The reason could be depletion of nitrogen as the wood shavings decayed, and maybe the increase in acidity caused problems.
Either way, I left the manure in my heap and will not put it on the soil till next winter. Other plotters on our site who dug in the manure to their soil had very poor crops. I rest my case!! If you must add it to your soil, I would suggest that you leave it on top of the soil, and do not dig it in for at least a season.

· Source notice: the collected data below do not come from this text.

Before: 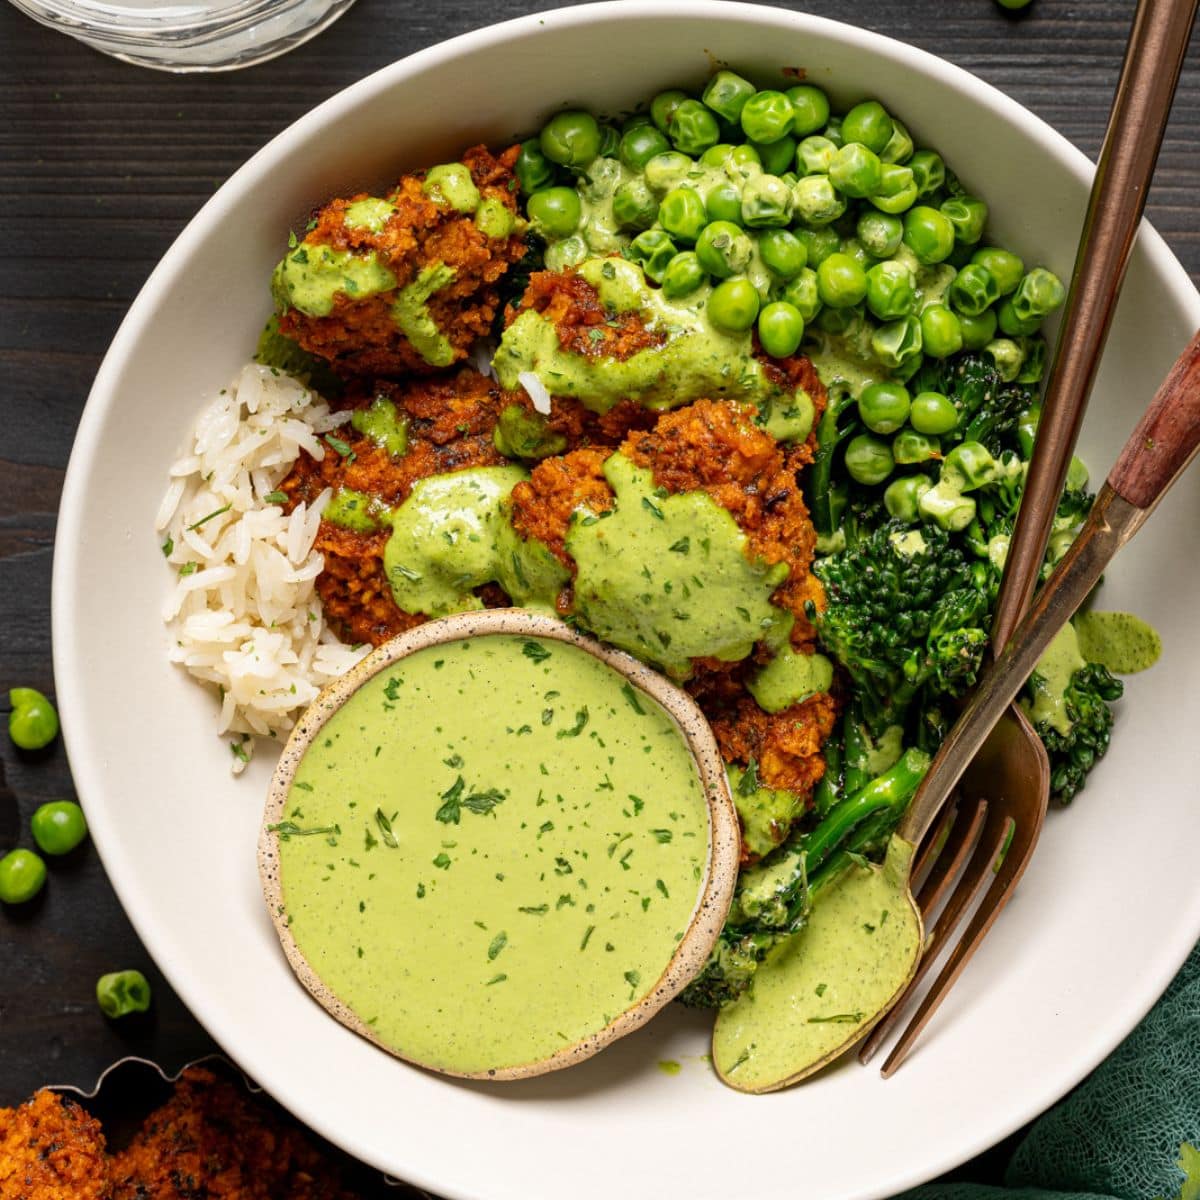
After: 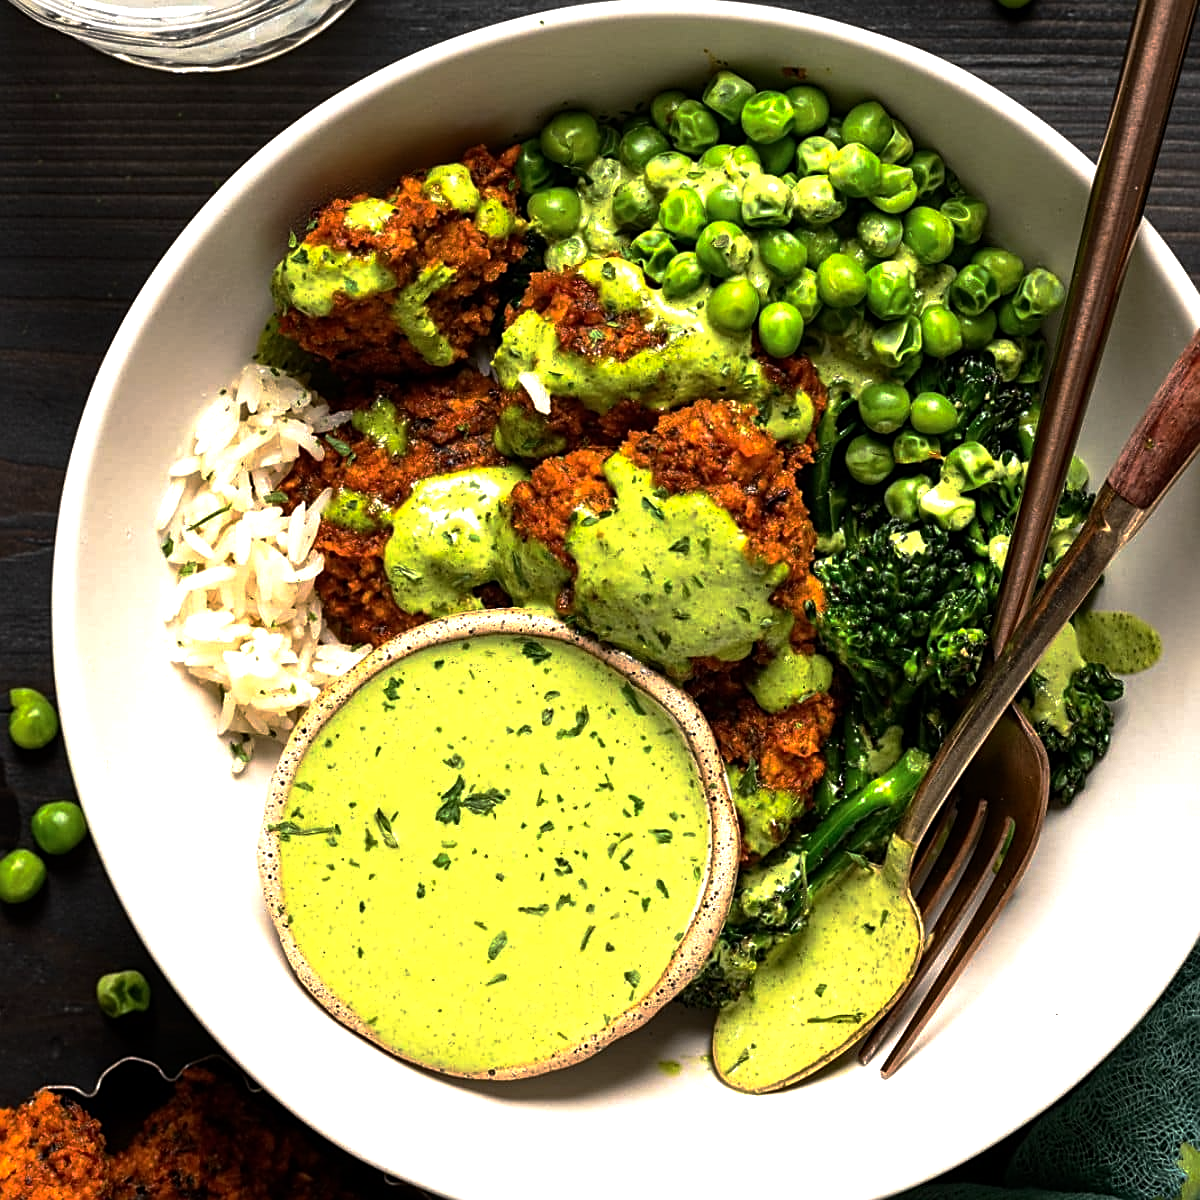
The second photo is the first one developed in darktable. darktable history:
tone equalizer: -8 EV -0.761 EV, -7 EV -0.684 EV, -6 EV -0.612 EV, -5 EV -0.401 EV, -3 EV 0.373 EV, -2 EV 0.6 EV, -1 EV 0.687 EV, +0 EV 0.761 EV, edges refinement/feathering 500, mask exposure compensation -1.57 EV, preserve details no
sharpen: on, module defaults
base curve: curves: ch0 [(0, 0) (0.595, 0.418) (1, 1)], preserve colors none
exposure: compensate highlight preservation false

I now only add fertiliser to my soil at the same time as I plant crops, thus ensuring that my plants get the maximum effect of the available nutrients.
I am not convinced by the argument that you will get the nitrogen used up by the bacteria during the time that they rot the wood, back again once the would chips have rotted. I suspect that some of the nitrogen may be converted into ammonia gas by the bacteria and lost into the atmosphere. And some of the nitrogen present will be leached out of the soil by the rain in the intervening period. It is 50 years since I did chemistry and I am very rusty on the subject, and I would be interested to hear to views of a chemist or biologist.